During acoustic insulation design, engineers need to ask and answer a series of questions. Each application is different, but this list is a good place to start.
- What is the source of the sound?
- How close to the source of the sound can you install the sound blocker?
- Do you need sound blocking plus sound absorption and/or vibration dampening?
- Is airflow a factor?
- What is the maximum insulation thickness that your application can support?
- Do you need resistance to media such as fuels, chemicals, or cleaners?
- Do you need resistance to a specific range of temperatures?
- Does your application require flame resistance?
- Do you need acoustic insulation that meets a specific standard, such as Class 1 fire rating?
- How will you install the installation?
What are some examples of sound blocking materials?
Sound blockers are usually made of vinyl, a dense but flexible material that also offers strength, durability, and resistance to moisture and humidity. Mass loaded vinyl (MLV), a type of vinyl, is often used because it contains salt, sand, or tiny metal particles for added mass with minimal thickness. This added mass helps to block the sound. MLV’s flexibility supports loading when an external force, such as pressing or bending, is applied. MLV’s relative thinness also supports effective acoustic insulation in tight spaces.
Mass loaded vinyl can be used as a standalone sound blocking material or in conjunction with sound absorbing or sound dampening materials. Although MLV provides good environmental resistance, it is important to remember that other types of acoustic insulation may have different material properties. Therefore, a sound barrier that’s suitable for a factory office may not be able to withstand the splash of automotive fluids in an engine bay, or the petroleum products used with machinery and equipment.
How are sound blockers made?
Sound blockers are supplied as sheets or rolls and converted to application-specific shapes and sizes with water jet cutting. The precision that water jet technology provides helps to prevent the creation of sound-permitting air gaps that can result when sound blocking materials with poor-quality cuts don’t conform with product features. Elasto Proxy has several water jet cutting machines for industrial rubber products.
Elasto Proxy can also combine materials together to create an acoustic insulation “sandwich” with the specific properties that you need. For example, we can laminate sound blockers to foams and facings that provide sound absorption and sound dampening. Melamine, a sound absorbing foam, is lightweight and flexible. Facings can provide frequency attenuation, chemical or abrasion resistance, decoration, or support for cleaning.

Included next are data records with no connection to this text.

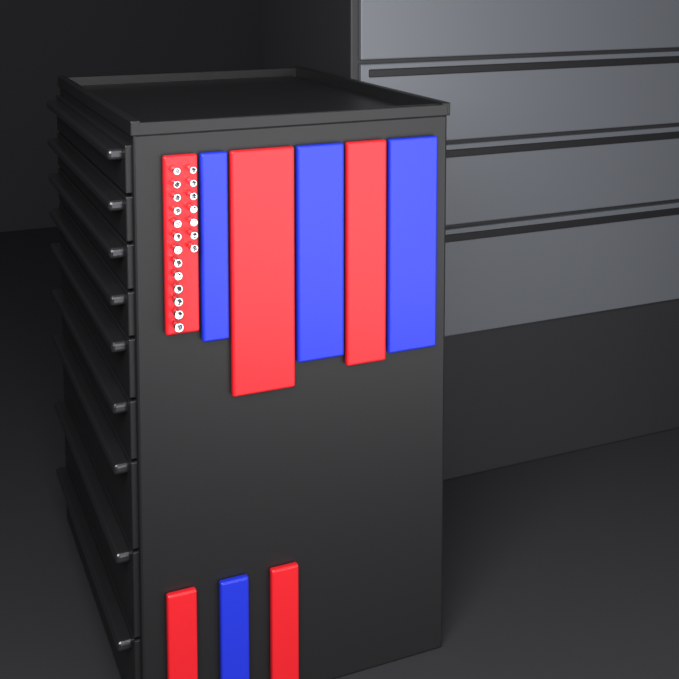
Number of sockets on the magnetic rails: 20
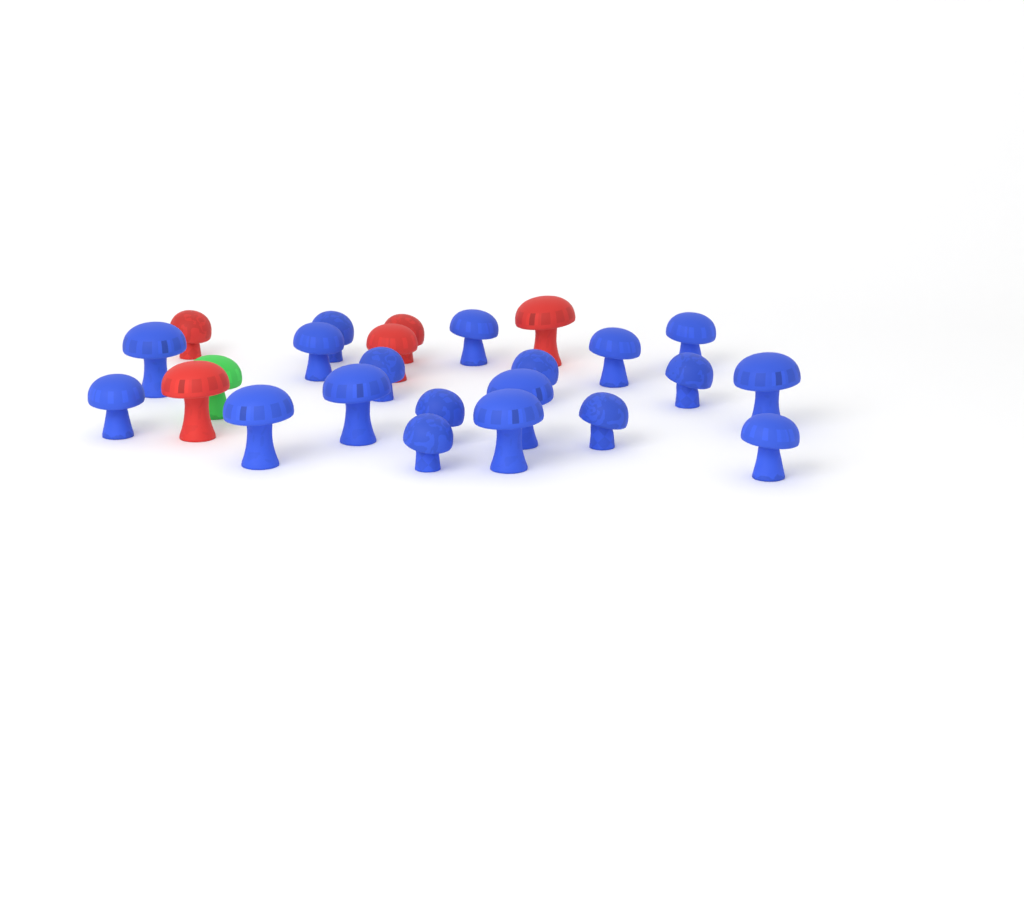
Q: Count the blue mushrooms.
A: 19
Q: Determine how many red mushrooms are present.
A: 5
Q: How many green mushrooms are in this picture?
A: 1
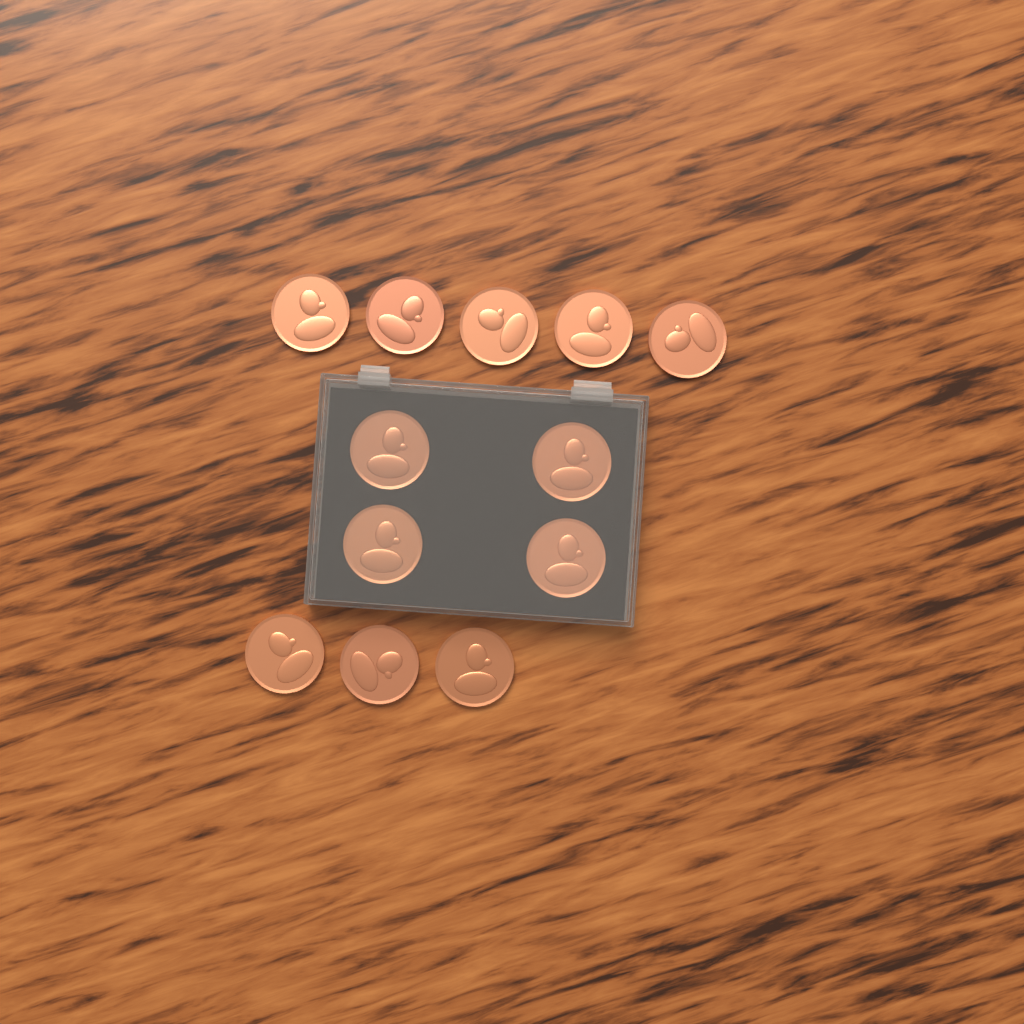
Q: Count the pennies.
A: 12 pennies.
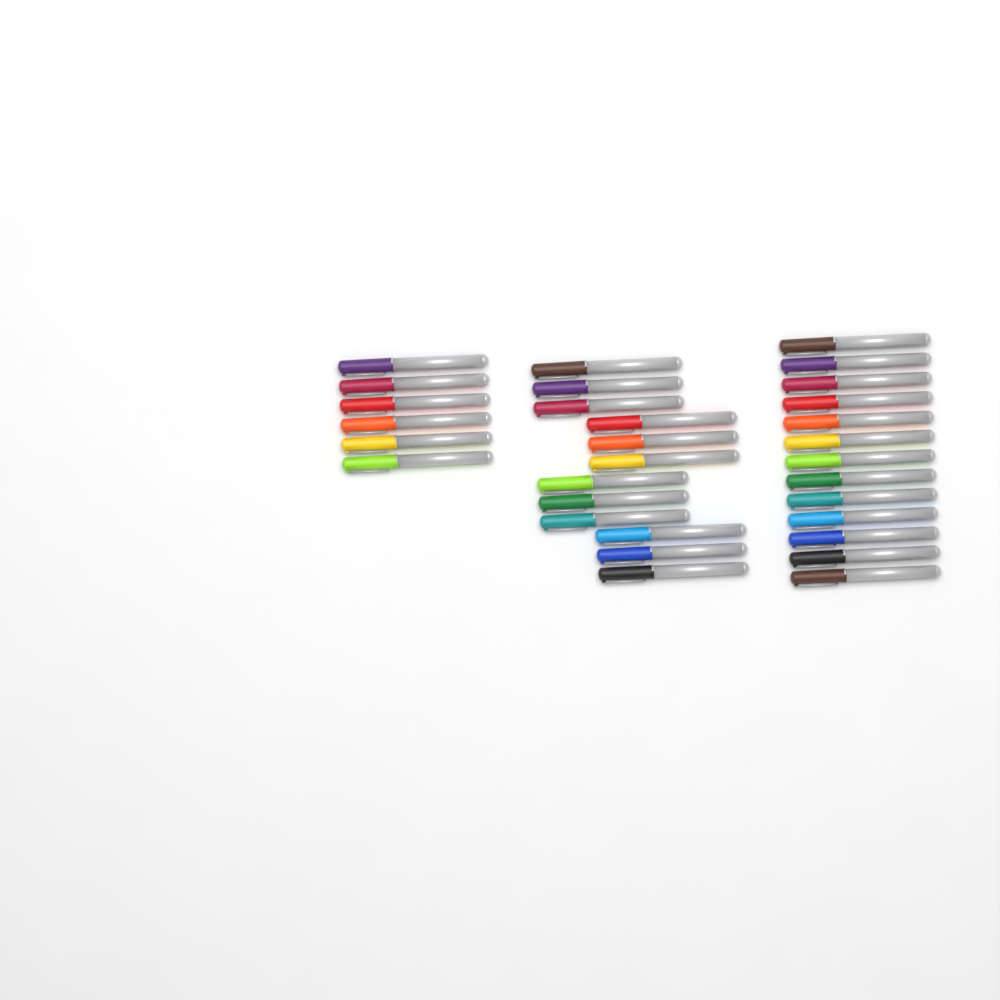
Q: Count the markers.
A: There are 31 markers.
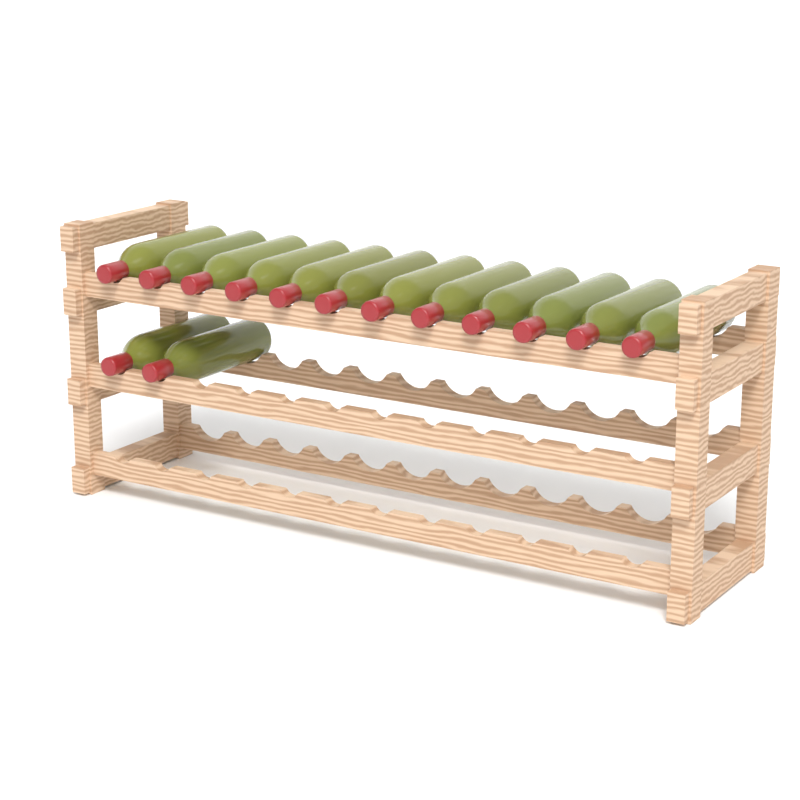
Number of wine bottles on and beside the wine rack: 14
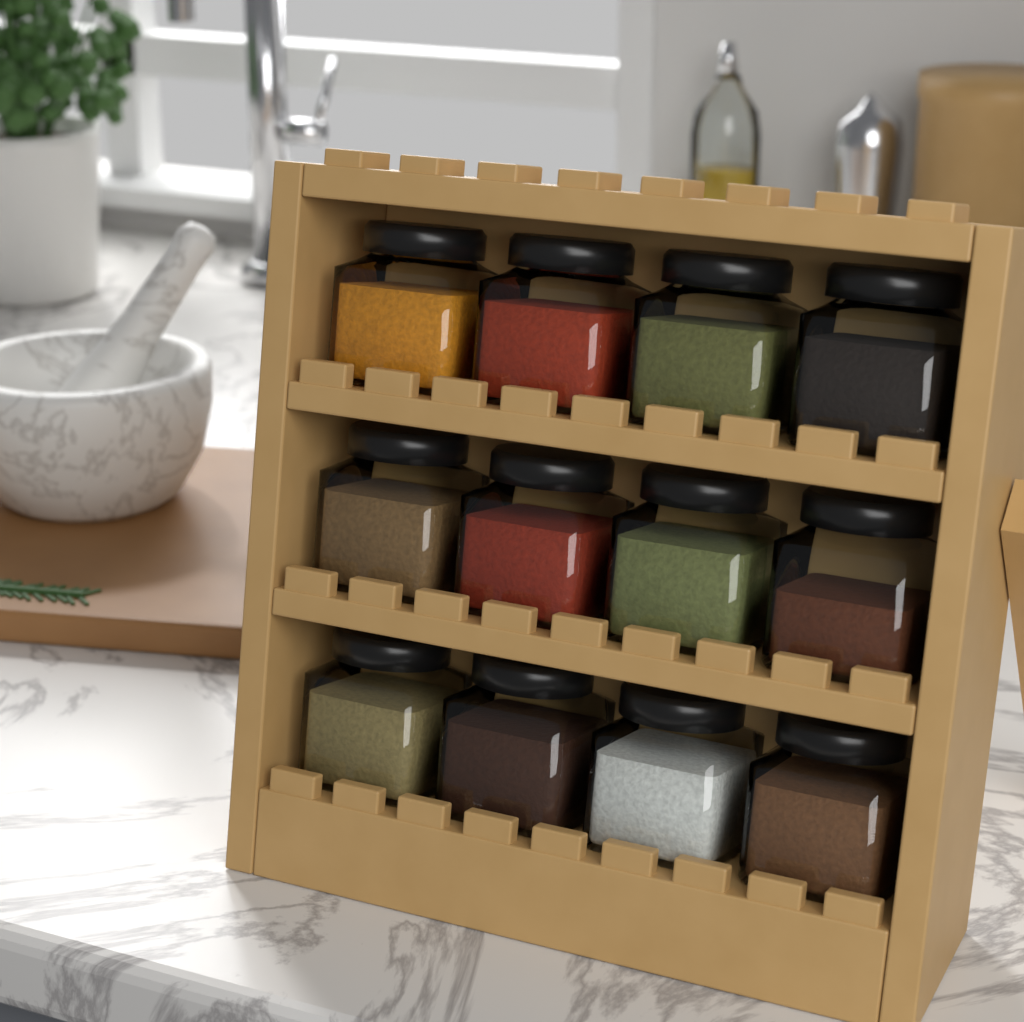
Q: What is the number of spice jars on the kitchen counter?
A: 12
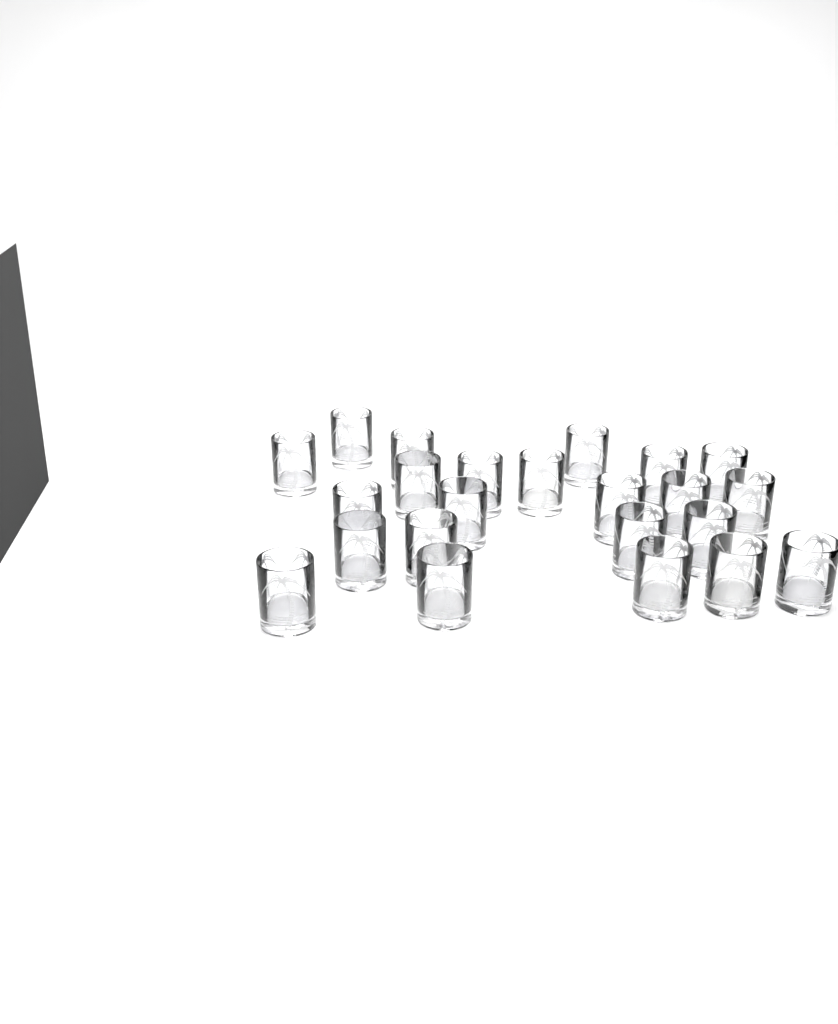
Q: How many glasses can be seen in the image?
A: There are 23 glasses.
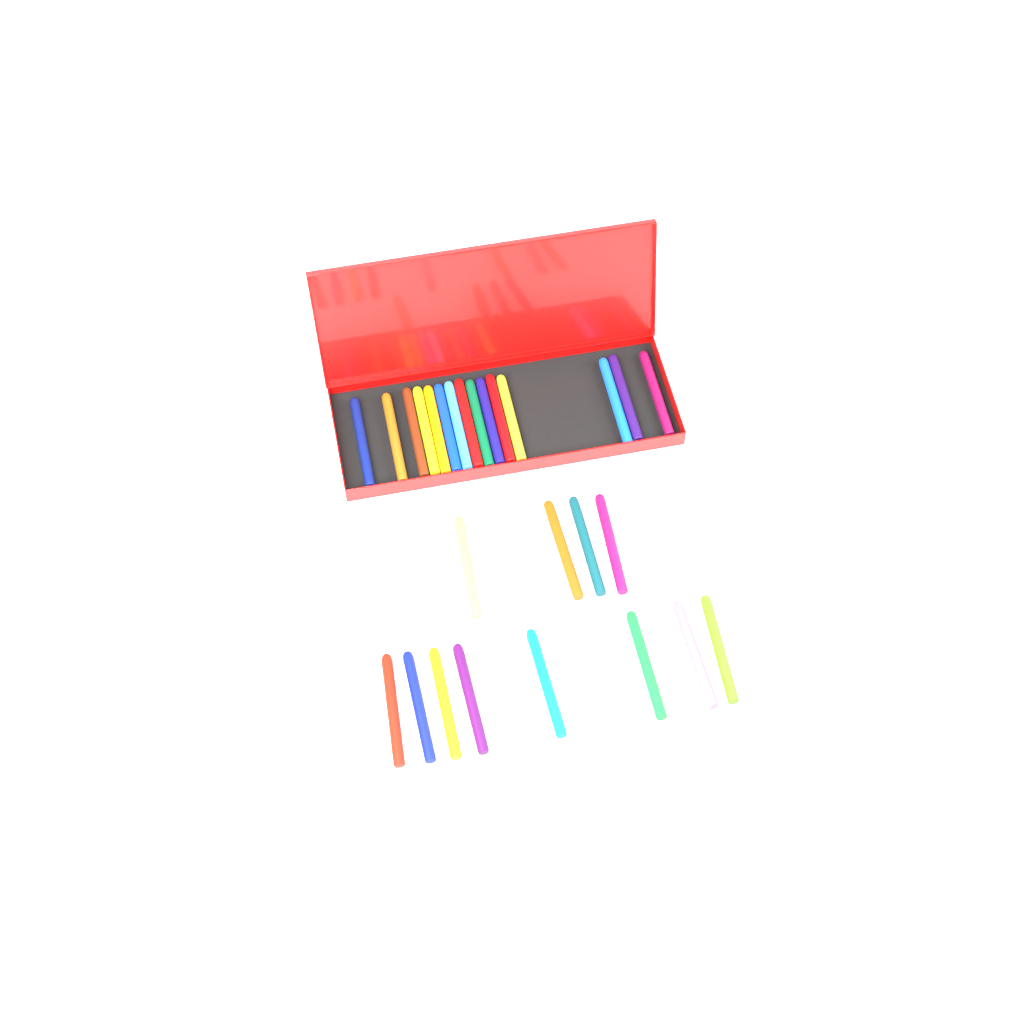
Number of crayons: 27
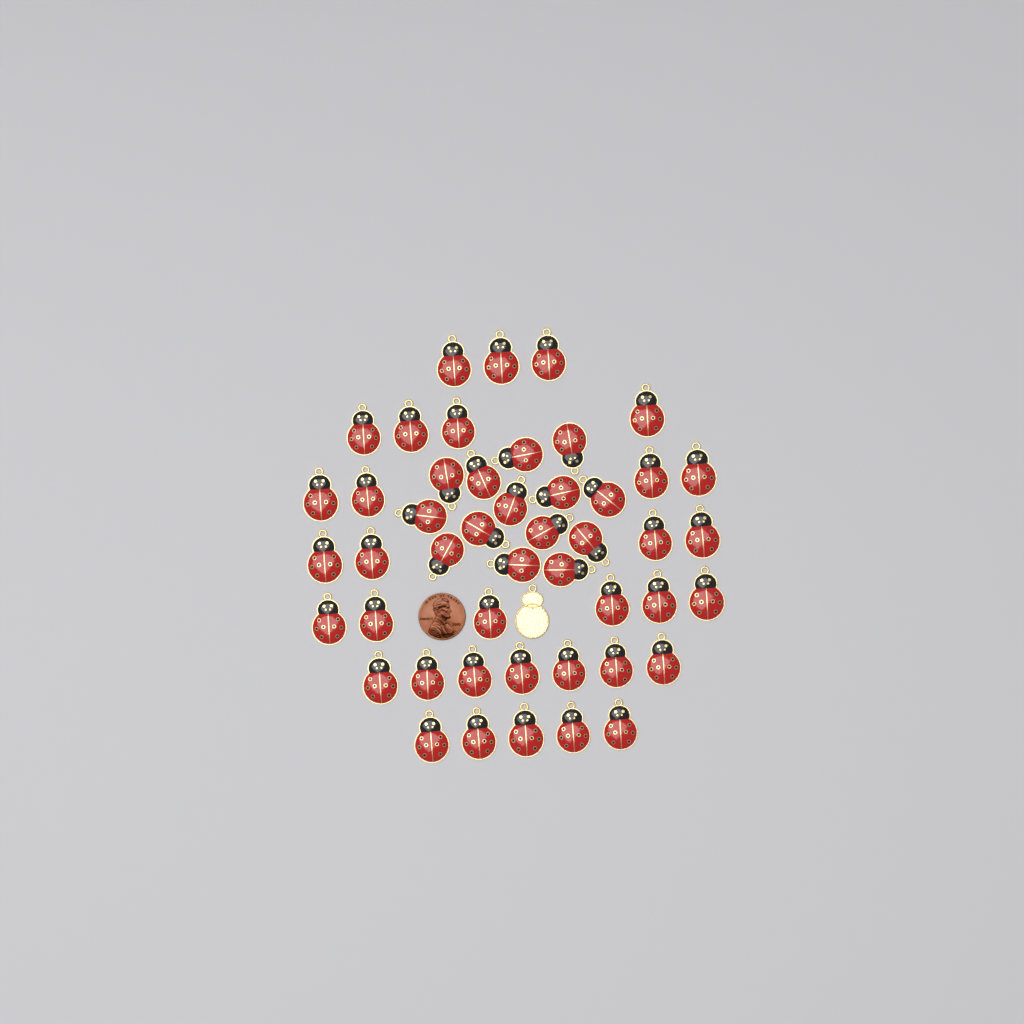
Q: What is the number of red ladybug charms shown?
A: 47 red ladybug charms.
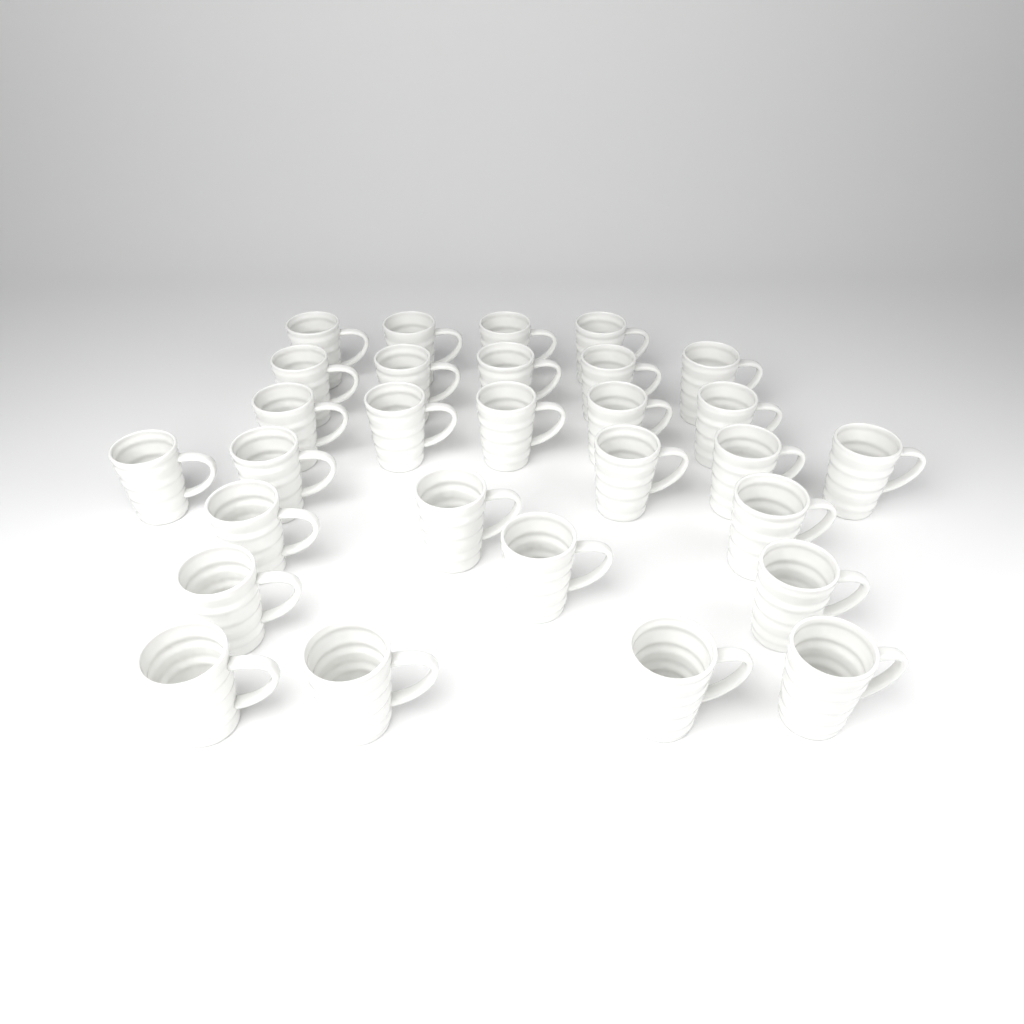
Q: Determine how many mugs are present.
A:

Sound blockers from Elasto Proxy can sandwich the barrier material between a decoupler and a layer of acoustic foam. Decoupling, the mechanical separation, of two sides of a structure, causes the sound barrier and the acoustic foam to vibration independently of each other for effective sound isolation. Elasto Proxy can also apply a pressure-sensitive adhesive (PSA) tape with a removable liner for installation.
Where do you install a noise blocker?
Ideally, noise blockers are installed as close as possible to the sound’s source, such as in an engine bay. The next best location is near the receiver, such as the driver in a mobile equipment cabin. You can also install our sound blocking products on walls, ceilings, or floors; around pipes or HVAC ducts; or within machine enclosures, mechanical rooms, or mobile equipment.
Does Elasto Proxy provide acoustic insulation samples?
Yes. For acoustic insulation samples that you can see for yourself and hold in your hands, ask for the Elasto Bag. This sackful of samples from Elasto Proxy includes FM-500-60-ZM flooring, a single layer of acoustical foam that’s bonded to a sound barrier. The top of insulation sandwich features a durable, wear resistance, diamond plate design. Applications for FM-500-60-ZM include floormats and flooring in both on-road and off-road equipment. It’s also a good choice for runner and anti-fatigue mats.